Das eigenartigste Wallfahrtsziel in der Basilika Rankweil ist der sogenannte Fridolin-Stein. Aufgeklärte – und manchmal hochmütige – Zeitgenossen und Theologen haben für solche Legenden meist nur ein mitleidiges oder sogar verächtliches Lächeln übrig. Doch die Wahrheit solcher Erzählungen liegt auf der symbolischen, nicht der historischen Ebene. «Es geht in (in der Legende) zentral um die Offenbarung des göttlichen Heilswirkens, das in der Person eines Heiligen zur Erscheinung kommt, zeichenhaft beglaubigt vor allem durch das Signum des Wunders.» Vom heiligen Fridolin, einem alemannischen Glaubensboten und Mönch im 6./7. Jahrhundert, wird Folgendes erzählt: In einem Rechtsstreit wandte er sich an den Himmel. Am Ort der heutigen Basilika kniete er sich deshalb zu inbrünstigem Gebet nieder. «Der Stein, auf dem er Gott um sein Recht anflehte, erweichte, und die Höhlungen der Knie und Ellbogen zeichneten sich darin ab.» In diese Höhlungen knien viele Pilger und bitten um Heilung von Gelenkschmerzen. Für die Oblaten war der Knie-Stein ein tiefsinniges Symbol für die Haltung der Anbetung, die den demütigen Menschen im Angesicht Gottes kennzeichnet. Wer vor Gott niederkniet, der erfährt, wie sich Jesu Verheissung erfüllt: «Kommt alle zu mir, die ihr mühselig und beladen seid! … Lernt von mir: Denn ich bin gütig und von Herzen demütig; und ihr werdet Ruhe finden für eure Seele.» (Mt 11,28f.)

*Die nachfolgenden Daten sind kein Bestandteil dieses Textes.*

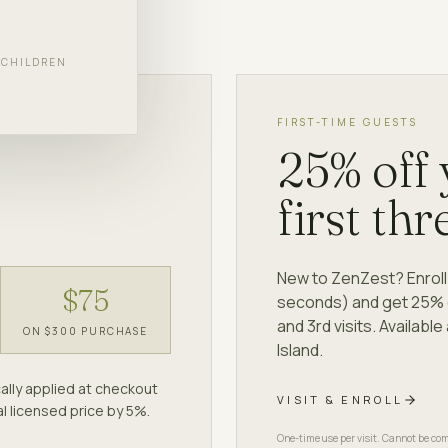
d.
F CHILDREN
FIRST-TIME GUESTS
25% off
first thr
New to ZenZest? Enroll 
$75
seconds) and get 25% of
and 3rd visits. Availab
ON $300 PURCHASE
Island.
ally applied at checkout
VISIT & ENROLL
l licensed price by 5%.
One-time use per visit. Cannot be com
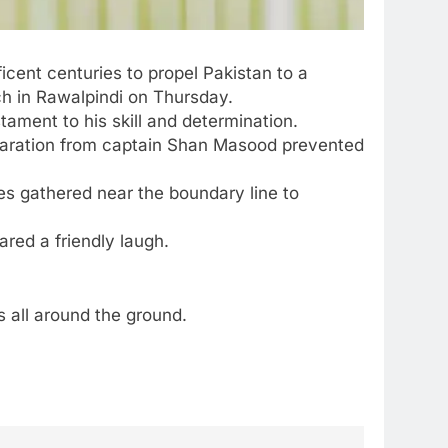
cent centuries to propel Pakistan to a
ch in Rawalpindi on Thursday.
tament to his skill and determination.
laration from captain
Shan Masood
prevented
es gathered near the boundary line to
ared a friendly laugh.
s all around the ground.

Jesu Herzensgüte und -demut erschlossen sich der Oblatengruppe durch die Feier des Herz-Jesu-Festes am zweiten Tag ihres Aufenthalts. Gelegenheit zur Vertiefung des Festgeheimnisses bot der «Abend der Barmherzigkeit», an welchem die Disentiser Gäste teilnehmen und mitwirken durften. Der Prediger an diesem Abend, Père Achille aus dem Kongo, zitierte den jüdischen Philosophen Martin Buber: «Alles wirkliche Leben ist Begegnung.» Insofern waren die Tage in Bludenz eine Zeit intensiven Lebens.